__Задание__. Сколько известно произведений той поры, отражающих перипетии «междоусобной брани», по данным рецензии?

__Фрагмент текста__.
_ _ _

Сайт подключен к системе Orphus. Если Вы увидели ошибку и хотите, чтобы она была устранена, выделите соответствующий фрагмент текста и нажмите Ctrl+Enter. |
Вопросы истории. 2002. № 3.
[168] – конец страницы.
OCR: умолчим.
Объект рецензии.
Первая треть "бунташного века", особенно годы "пленения и конечного разорения Московского государства", — время чрезвычайно интенсивного развития отечественной публицистики. Известно свыше тридцати произведений той поры, отражающих перипетии "междоусобной брани". Происхождение этих памятников, их взаимосвязь, взгляды современников на истоки и события лихолетья неоднократно занимали источниковедов, историографов, исследователей общественно-политической мысли. Рецензируемая книга доктора исторических наук Л. Е. Морозовой (Институт российской истории РАН) (некоторые ее разделы ранее публиковались в виде статей), представляет собой первый за столетие с лишним (с момента издания ставшей классической монографии С. Ф. Платонова) опыт комплексного анализа нарративных сочинений периода "разорения русского" и последующего десятилетия.
На основе математических методов Морозова рассматривает соотношение изучаемых памятников. Полученные таким образом результаты (по оценке автора, предварительные) в дальнейшем сопоставляются с выводами, полученными традиционными способами (текстологическим, палеографическим, кодикологическим, сравнительно-историческим).

_ _ _

Записи
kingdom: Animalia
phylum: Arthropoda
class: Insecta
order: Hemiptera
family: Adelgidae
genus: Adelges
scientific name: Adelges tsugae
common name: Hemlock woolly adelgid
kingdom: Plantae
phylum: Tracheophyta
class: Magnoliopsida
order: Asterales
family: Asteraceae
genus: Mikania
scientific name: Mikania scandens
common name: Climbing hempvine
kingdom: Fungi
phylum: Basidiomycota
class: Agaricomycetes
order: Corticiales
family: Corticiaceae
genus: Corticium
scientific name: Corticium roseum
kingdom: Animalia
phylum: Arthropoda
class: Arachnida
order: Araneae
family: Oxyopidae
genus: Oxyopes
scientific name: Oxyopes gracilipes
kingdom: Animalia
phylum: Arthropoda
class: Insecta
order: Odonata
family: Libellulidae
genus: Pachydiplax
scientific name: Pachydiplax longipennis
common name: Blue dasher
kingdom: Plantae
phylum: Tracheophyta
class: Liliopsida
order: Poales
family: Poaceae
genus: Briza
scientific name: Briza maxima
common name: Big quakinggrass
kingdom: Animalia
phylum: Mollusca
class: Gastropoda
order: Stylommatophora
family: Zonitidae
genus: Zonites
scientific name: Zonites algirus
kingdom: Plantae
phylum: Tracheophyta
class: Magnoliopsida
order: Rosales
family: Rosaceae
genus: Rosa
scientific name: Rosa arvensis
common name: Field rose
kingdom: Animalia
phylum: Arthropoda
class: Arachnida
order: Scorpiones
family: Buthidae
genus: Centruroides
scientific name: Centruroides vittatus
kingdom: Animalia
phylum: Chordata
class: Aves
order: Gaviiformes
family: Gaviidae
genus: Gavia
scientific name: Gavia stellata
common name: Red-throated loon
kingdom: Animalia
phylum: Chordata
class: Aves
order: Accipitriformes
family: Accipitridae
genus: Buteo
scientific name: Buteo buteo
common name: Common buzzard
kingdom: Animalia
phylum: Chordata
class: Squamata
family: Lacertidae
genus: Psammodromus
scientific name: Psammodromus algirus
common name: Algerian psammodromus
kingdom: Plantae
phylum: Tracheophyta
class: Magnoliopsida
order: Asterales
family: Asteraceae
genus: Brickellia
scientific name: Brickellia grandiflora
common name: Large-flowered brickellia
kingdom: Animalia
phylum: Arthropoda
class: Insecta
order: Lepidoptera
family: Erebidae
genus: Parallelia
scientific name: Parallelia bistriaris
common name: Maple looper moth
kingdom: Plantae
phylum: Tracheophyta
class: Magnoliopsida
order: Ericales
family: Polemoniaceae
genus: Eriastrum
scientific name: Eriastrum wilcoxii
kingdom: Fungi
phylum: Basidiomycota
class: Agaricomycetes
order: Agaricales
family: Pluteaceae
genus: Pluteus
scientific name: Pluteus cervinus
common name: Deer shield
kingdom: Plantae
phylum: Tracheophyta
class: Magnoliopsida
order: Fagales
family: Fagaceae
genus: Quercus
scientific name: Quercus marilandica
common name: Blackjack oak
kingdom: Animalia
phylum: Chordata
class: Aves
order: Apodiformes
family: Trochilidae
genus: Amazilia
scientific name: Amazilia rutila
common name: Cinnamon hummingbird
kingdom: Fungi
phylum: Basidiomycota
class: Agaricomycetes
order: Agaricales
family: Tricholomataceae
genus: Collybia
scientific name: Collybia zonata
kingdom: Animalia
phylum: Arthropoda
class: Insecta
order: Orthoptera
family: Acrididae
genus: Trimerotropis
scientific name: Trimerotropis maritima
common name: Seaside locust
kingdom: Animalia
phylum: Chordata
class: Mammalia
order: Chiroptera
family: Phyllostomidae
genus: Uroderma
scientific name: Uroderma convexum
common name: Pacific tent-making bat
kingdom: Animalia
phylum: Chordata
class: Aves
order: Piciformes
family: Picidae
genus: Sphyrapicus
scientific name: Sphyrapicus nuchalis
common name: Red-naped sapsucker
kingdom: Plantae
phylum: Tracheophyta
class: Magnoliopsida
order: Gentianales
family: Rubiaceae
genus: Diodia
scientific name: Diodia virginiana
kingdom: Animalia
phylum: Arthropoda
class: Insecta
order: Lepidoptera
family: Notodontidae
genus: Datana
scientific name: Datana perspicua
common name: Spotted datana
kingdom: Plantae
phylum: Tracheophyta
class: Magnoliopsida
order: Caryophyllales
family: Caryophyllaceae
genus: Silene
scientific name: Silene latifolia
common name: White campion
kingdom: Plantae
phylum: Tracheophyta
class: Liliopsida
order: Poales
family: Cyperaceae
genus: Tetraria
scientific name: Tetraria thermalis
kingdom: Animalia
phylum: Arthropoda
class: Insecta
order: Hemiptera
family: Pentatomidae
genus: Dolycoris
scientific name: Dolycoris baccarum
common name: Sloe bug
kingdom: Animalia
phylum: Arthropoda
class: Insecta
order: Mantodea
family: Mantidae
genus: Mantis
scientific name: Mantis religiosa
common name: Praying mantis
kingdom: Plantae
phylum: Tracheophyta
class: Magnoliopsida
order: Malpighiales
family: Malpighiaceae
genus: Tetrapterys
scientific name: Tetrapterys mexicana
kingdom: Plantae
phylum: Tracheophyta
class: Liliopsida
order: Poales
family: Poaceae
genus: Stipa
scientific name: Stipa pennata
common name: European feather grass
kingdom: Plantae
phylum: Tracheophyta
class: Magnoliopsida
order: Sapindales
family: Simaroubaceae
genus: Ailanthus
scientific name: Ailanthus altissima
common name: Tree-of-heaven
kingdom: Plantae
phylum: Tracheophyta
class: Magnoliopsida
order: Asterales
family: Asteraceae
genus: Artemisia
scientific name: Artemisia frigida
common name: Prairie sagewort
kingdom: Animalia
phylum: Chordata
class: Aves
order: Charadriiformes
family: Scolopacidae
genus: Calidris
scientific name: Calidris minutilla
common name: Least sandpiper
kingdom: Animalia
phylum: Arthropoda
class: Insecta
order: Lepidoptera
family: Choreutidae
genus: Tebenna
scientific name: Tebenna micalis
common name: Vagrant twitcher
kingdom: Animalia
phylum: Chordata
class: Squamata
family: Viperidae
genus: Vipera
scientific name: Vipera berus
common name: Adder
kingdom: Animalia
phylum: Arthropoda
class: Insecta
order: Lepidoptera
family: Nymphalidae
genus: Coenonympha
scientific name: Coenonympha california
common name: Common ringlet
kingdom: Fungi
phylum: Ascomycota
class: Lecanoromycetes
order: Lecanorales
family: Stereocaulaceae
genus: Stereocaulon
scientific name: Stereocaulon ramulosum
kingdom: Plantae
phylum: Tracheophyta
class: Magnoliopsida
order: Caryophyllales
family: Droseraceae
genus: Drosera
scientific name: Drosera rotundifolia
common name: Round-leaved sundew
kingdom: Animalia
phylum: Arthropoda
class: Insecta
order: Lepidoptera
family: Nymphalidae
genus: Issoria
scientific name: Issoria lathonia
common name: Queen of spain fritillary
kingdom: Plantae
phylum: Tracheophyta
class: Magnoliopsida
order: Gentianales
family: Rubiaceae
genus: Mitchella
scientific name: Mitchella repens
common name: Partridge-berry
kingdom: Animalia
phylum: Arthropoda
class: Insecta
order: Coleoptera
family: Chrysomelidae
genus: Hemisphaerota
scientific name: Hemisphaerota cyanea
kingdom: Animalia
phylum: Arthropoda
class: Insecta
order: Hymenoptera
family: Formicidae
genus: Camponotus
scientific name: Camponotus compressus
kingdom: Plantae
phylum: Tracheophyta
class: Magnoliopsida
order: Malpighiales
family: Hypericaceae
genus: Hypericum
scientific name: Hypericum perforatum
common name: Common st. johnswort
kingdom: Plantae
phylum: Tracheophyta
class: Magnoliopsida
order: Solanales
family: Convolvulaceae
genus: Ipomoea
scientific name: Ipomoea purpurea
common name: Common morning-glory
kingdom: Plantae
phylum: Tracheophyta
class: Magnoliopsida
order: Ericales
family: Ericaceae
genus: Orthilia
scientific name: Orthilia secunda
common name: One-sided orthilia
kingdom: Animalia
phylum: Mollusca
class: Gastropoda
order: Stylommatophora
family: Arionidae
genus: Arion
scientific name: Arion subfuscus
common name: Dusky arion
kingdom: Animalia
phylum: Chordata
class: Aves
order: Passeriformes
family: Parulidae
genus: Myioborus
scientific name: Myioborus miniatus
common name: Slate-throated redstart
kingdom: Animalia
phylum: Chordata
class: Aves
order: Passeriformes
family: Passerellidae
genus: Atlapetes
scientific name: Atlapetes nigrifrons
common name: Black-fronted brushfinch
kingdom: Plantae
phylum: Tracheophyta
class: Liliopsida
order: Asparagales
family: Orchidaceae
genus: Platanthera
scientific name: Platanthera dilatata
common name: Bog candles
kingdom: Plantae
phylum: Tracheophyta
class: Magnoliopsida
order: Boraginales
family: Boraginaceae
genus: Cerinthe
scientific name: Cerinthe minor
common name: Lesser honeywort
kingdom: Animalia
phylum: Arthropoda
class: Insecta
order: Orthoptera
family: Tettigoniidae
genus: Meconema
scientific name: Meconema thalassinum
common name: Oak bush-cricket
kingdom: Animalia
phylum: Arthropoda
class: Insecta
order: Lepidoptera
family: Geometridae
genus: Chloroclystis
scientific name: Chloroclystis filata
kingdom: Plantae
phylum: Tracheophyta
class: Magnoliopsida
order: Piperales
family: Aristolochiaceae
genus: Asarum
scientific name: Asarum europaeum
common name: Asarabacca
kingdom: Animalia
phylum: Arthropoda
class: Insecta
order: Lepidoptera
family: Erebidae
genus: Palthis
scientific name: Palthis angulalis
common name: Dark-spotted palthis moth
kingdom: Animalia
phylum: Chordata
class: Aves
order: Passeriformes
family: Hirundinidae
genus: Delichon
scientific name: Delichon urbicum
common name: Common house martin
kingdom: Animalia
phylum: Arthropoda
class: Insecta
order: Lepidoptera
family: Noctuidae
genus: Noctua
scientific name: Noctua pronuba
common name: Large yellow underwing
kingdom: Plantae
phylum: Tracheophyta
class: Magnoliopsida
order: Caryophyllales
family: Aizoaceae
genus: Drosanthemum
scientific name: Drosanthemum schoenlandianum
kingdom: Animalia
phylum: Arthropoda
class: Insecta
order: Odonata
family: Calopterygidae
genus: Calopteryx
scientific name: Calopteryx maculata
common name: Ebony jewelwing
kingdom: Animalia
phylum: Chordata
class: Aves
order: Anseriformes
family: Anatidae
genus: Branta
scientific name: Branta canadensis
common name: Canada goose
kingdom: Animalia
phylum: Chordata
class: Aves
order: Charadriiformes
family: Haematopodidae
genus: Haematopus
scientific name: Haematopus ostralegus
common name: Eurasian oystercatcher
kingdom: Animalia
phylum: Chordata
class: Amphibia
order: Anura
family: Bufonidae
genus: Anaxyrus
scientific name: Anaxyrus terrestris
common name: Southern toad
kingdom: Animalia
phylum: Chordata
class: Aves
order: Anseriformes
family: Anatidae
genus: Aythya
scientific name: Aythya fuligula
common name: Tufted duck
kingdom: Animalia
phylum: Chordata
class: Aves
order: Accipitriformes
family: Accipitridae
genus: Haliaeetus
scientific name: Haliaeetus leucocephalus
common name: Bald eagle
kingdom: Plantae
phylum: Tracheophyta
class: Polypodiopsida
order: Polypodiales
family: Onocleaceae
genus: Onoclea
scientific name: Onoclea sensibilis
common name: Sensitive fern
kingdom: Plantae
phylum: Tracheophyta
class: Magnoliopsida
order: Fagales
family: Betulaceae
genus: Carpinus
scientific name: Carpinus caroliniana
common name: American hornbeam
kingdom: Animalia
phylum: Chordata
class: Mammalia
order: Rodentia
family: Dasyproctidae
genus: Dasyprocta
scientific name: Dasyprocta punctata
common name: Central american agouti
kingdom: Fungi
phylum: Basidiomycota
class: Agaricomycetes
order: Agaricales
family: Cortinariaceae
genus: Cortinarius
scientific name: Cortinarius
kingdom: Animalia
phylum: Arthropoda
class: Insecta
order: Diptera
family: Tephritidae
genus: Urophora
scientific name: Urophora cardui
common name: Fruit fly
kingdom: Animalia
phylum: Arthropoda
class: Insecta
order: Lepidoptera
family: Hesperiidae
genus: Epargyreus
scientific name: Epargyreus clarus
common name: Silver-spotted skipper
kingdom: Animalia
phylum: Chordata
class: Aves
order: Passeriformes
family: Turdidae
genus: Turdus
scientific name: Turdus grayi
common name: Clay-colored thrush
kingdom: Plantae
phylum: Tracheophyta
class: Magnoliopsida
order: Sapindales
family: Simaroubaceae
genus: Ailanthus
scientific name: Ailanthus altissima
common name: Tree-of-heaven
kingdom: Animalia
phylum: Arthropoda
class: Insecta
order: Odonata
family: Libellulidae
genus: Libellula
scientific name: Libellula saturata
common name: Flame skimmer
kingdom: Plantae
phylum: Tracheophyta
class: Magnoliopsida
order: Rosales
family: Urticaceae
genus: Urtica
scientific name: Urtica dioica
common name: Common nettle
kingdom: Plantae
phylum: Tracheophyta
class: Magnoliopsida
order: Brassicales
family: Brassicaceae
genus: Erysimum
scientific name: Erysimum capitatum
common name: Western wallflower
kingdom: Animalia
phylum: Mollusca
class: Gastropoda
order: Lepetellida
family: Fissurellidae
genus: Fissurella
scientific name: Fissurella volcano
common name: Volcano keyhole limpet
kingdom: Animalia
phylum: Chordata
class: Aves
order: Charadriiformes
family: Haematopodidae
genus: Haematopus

_ _ _

__Ответ к заданию__. Известно свыше тридцати таких произведений.